Job item –
Reproduce every record verbatim but drop the pictures.

*** Opening Material provided ***

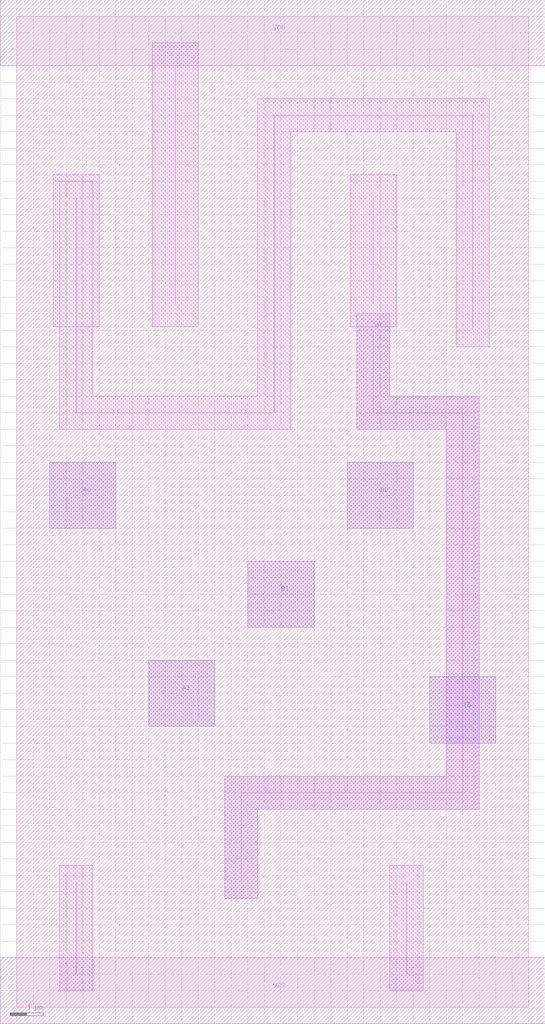
<source format=lef>
VERSION 5.5 ;
NAMESCASESENSITIVE ON ;
BUSBITCHARS "[]" ;
DIVIDERCHAR "/" ;

MACRO nr222
  CLASS CORE ;
  SOURCE USER ;
  ORIGIN 0 0 ;
  SIZE 15.500 BY 30.000 ;
  SYMMETRY X Y ;
  SITE unit ;
 
  PIN A0
    USE SIGNAL ;
    PORT
      LAYER ML1 ;
        POLYGON 1.000 14.500  1.000 16.500  3.000 16.500  3.000 14.500  1.000 
        14.500  ;
    END
    PORT
      LAYER ML2 ;
        POLYGON 1.000 14.500  1.000 16.500  3.000 16.500  3.000 14.500  1.000 
        14.500  ;
    END
  END A0
  PIN A1
    USE SIGNAL ;
    PORT
      LAYER ML1 ;
        POLYGON 4.000 8.500  4.000 10.500  6.000 10.500  6.000 8.500  4.000 
        8.500  ;
    END
    PORT
      LAYER ML2 ;
        POLYGON 4.000 8.500  4.000 10.500  6.000 10.500  6.000 8.500  4.000 
        8.500  ;
    END
  END A1
  PIN B0
    USE SIGNAL ;
    PORT
      LAYER ML1 ;
        POLYGON 10.000 14.500  10.000 16.500  12.000 16.500  12.000 14.500  
        10.000 14.500  ;
    END
    PORT
      LAYER ML2 ;
        POLYGON 10.000 14.500  10.000 16.500  12.000 16.500  12.000 14.500  
        10.000 14.500  ;
    END
  END B0
  PIN B1
    USE SIGNAL ;
    PORT
      LAYER ML1 ;
        POLYGON 7.000 11.500  7.000 13.500  9.000 13.500  9.000 11.500  7.000 
        11.500  ;
    END
    PORT
      LAYER ML2 ;
        POLYGON 7.000 11.500  7.000 13.500  9.000 13.500  9.000 11.500  7.000 
        11.500  ;
    END
  END B1
  PIN VDD
    USE POWER ;
    PORT
      LAYER ML1 ;
        RECT -0.500 28.500  16.000 30.500  ;
    END
  END VDD
  PIN VSS
    USE GROUND ;
    PORT
      LAYER ML1 ;
        RECT -0.500 -0.500  16.000 1.500  ;
    END
  END VSS
  PIN YB
    USE SIGNAL ;
    PORT
      LAYER ML1 ;
        WIDTH 1.000  ;
        PATH 10.800 20.500 10.800 18.000 13.500 18.000 13.500 6.500 6.800 
        6.500 6.800 3.800  ;
    END
    PORT
      LAYER ML1 ;
        POLYGON 12.500 8.000  12.500 10.000  14.500 10.000  14.500 8.000  
        12.500 8.000  ;
    END
    PORT
      LAYER ML2 ;
        POLYGON 12.500 8.000  12.500 10.000  14.500 10.000  14.500 8.000  
        12.500 8.000  ;
    END
  END YB
  OBS

    LAYER ML1 ;

      WIDTH 1.400  ;
      PATH 1.800 21.300 1.800 24.500  ;
      WIDTH 1.000  ;
      PATH 1.800 1.000 1.800 3.800  ;
      WIDTH 1.400  ;
      PATH 4.800 21.300 4.800 28.500  ;
      WIDTH 1.000  ;
      PATH 11.800 1.000 11.800 3.800  ;

      WIDTH 1.000  ;
      PATH 1.800 24.500 1.800 18.000 7.800 18.000 7.800 27.000 13.800 27.000 
      13.800 20.500  ;
      WIDTH 1.400  ;
      PATH 10.800 21.300 10.800 24.500  ;
      WIDTH 1.000  ;
      PATH 10.800 20.500 10.800 18.000 13.500 18.000 13.500 6.500 6.800 6.500 
      6.800 3.800  ;

    VIA 1.800 22.500  dcont ;
    VIA 1.800 20.500  dcont ;
    VIA 1.800 3.800  dcont ;
    VIA 1.800 24.500  dcont ;
    VIA 4.800 22.500  dcont ;
    VIA 4.800 20.500  dcont ;
    VIA 4.800 24.500  dcont ;
    VIA 6.800 3.800  dcont ;
    VIA 7.800 24.500  dcont ;
    VIA 7.800 22.500  dcont ;
    VIA 7.800 20.500  dcont ;
    VIA 10.800 20.500  dcont ;
    VIA 10.800 22.500  dcont ;
    VIA 10.800 24.500  dcont ;
    VIA 11.800 3.800  dcont ;
    VIA 13.800 20.500  dcont ;
    VIA 13.800 22.500  dcont ;
    VIA 13.800 24.500  dcont ;
    VIA 11.000 15.500  pcont ;
    VIA 8.000 12.500  pcont ;
    VIA 10.200 29.500  nsubcont ;
    VIA 5.000 9.500  pcont ;
    VIA 2.000 15.500  pcont ;
    VIA 10.200 0.500  psubcont ;
  END
END nr222

MACRO dcont
  CLASS CORE ;
  OBS
    LAYER ML1 ;
      RECT -1.000 -1.000  1.000 1.000  ;
  END
END dcont

MACRO pcont
  CLASS CORE ;
  OBS
    LAYER ML1 ;
      RECT -1.000 -1.000  1.000 1.000  ;
  END
END pcont

MACRO nsubcont
  CLASS CORE ;
  OBS
    LAYER ML1 ;
      RECT -1.000 -1.000  1.000 1.000  ;
  END
END nsubcont

MACRO psubcont
  CLASS CORE ;
  OBS
    LAYER ML1 ;
      RECT -1.000 -1.000  1.000 1.000  ;
  END
END psubcont


END LIBRARY

</source>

*** Closing Material provided ***

Response below –
<source format=lef>
VERSION 5.5 ;
NAMESCASESENSITIVE ON ;
BUSBITCHARS "[]" ;
DIVIDERCHAR "/" ;

MACRO nr222
  CLASS CORE ;
  SOURCE USER ;
  ORIGIN 0 0 ;
  SIZE 15.500 BY 30.000 ;
  SYMMETRY X Y ;
  SITE unit ;
 
  PIN A0
    USE SIGNAL ;
    PORT
      LAYER ML1 ;
        POLYGON 1.000 14.500  1.000 16.500  3.000 16.500  3.000 14.500  1.000 
        14.500  ;
    END
    PORT
      LAYER ML2 ;
        POLYGON 1.000 14.500  1.000 16.500  3.000 16.500  3.000 14.500  1.000 
        14.500  ;
    END
  END A0
  PIN A1
    USE SIGNAL ;
    PORT
      LAYER ML1 ;
        POLYGON 4.000 8.500  4.000 10.500  6.000 10.500  6.000 8.500  4.000 
        8.500  ;
    END
    PORT
      LAYER ML2 ;
        POLYGON 4.000 8.500  4.000 10.500  6.000 10.500  6.000 8.500  4.000 
        8.500  ;
    END
  END A1
  PIN B0
    USE SIGNAL ;
    PORT
      LAYER ML1 ;
        POLYGON 10.000 14.500  10.000 16.500  12.000 16.500  12.000 14.500  
        10.000 14.500  ;
    END
    PORT
      LAYER ML2 ;
        POLYGON 10.000 14.500  10.000 16.500  12.000 16.500  12.000 14.500  
        10.000 14.500  ;
    END
  END B0
  PIN B1
    USE SIGNAL ;
    PORT
      LAYER ML1 ;
        POLYGON 7.000 11.500  7.000 13.500  9.000 13.500  9.000 11.500  7.000 
        11.500  ;
    END
    PORT
      LAYER ML2 ;
        POLYGON 7.000 11.500  7.000 13.500  9.000 13.500  9.000 11.500  7.000 
        11.500  ;
    END
  END B1
  PIN VDD
    USE POWER ;
    PORT
      LAYER ML1 ;
        RECT -0.500 28.500  16.000 30.500  ;
    END
  END VDD
  PIN VSS
    USE GROUND ;
    PORT
      LAYER ML1 ;
        RECT -0.500 -0.500  16.000 1.500  ;
    END
  END VSS
  PIN YB
    USE SIGNAL ;
    PORT
      LAYER ML1 ;
        WIDTH 1.000  ;
        PATH 10.800 20.500 10.800 18.000 13.500 18.000 13.500 6.500 6.800 
        6.500 6.800 3.800  ;
    END
    PORT
      LAYER ML1 ;
        POLYGON 12.500 8.000  12.500 10.000  14.500 10.000  14.500 8.000  
        12.500 8.000  ;
    END
    PORT
      LAYER ML2 ;
        POLYGON 12.500 8.000  12.500 10.000  14.500 10.000  14.500 8.000  
        12.500 8.000  ;
    END
  END YB
  OBS

    LAYER ML1 ;

      WIDTH 1.400  ;
      PATH 1.800 21.300 1.800 24.500  ;
      WIDTH 1.000  ;
      PATH 1.800 1.000 1.800 3.800  ;
      WIDTH 1.400  ;
      PATH 4.800 21.300 4.800 28.500  ;
      WIDTH 1.000  ;
      PATH 11.800 1.000 11.800 3.800  ;

      WIDTH 1.000  ;
      PATH 1.800 24.500 1.800 18.000 7.800 18.000 7.800 27.000 13.800 27.000 
      13.800 20.500  ;
      WIDTH 1.400  ;
      PATH 10.800 21.300 10.800 24.500  ;
      WIDTH 1.000  ;
      PATH 10.800 20.500 10.800 18.000 13.500 18.000 13.500 6.500 6.800 6.500 
      6.800 3.800  ;

    VIA 1.800 22.500  dcont ;
    VIA 1.800 20.500  dcont ;
    VIA 1.800 3.800  dcont ;
    VIA 1.800 24.500  dcont ;
    VIA 4.800 22.500  dcont ;
    VIA 4.800 20.500  dcont ;
    VIA 4.800 24.500  dcont ;
    VIA 6.800 3.800  dcont ;
    VIA 7.800 24.500  dcont ;
    VIA 7.800 22.500  dcont ;
    VIA 7.800 20.500  dcont ;
    VIA 10.800 20.500  dcont ;
    VIA 10.800 22.500  dcont ;
    VIA 10.800 24.500  dcont ;
    VIA 11.800 3.800  dcont ;
    VIA 13.800 20.500  dcont ;
    VIA 13.800 22.500  dcont ;
    VIA 13.800 24.500  dcont ;
    VIA 11.000 15.500  pcont ;
    VIA 8.000 12.500  pcont ;
    VIA 10.200 29.500  nsubcont ;
    VIA 5.000 9.500  pcont ;
    VIA 2.000 15.500  pcont ;
    VIA 10.200 0.500  psubcont ;
  END
END nr222

MACRO dcont
  CLASS CORE ;
  OBS
    LAYER ML1 ;
      RECT -1.000 -1.000  1.000 1.000  ;
  END
END dcont

MACRO pcont
  CLASS CORE ;
  OBS
    LAYER ML1 ;
      RECT -1.000 -1.000  1.000 1.000  ;
  END
END pcont

MACRO nsubcont
  CLASS CORE ;
  OBS
    LAYER ML1 ;
      RECT -1.000 -1.000  1.000 1.000  ;
  END
END nsubcont

MACRO psubcont
  CLASS CORE ;
  OBS
    LAYER ML1 ;
      RECT -1.000 -1.000  1.000 1.000  ;
  END
END psubcont


END LIBRARY

</source>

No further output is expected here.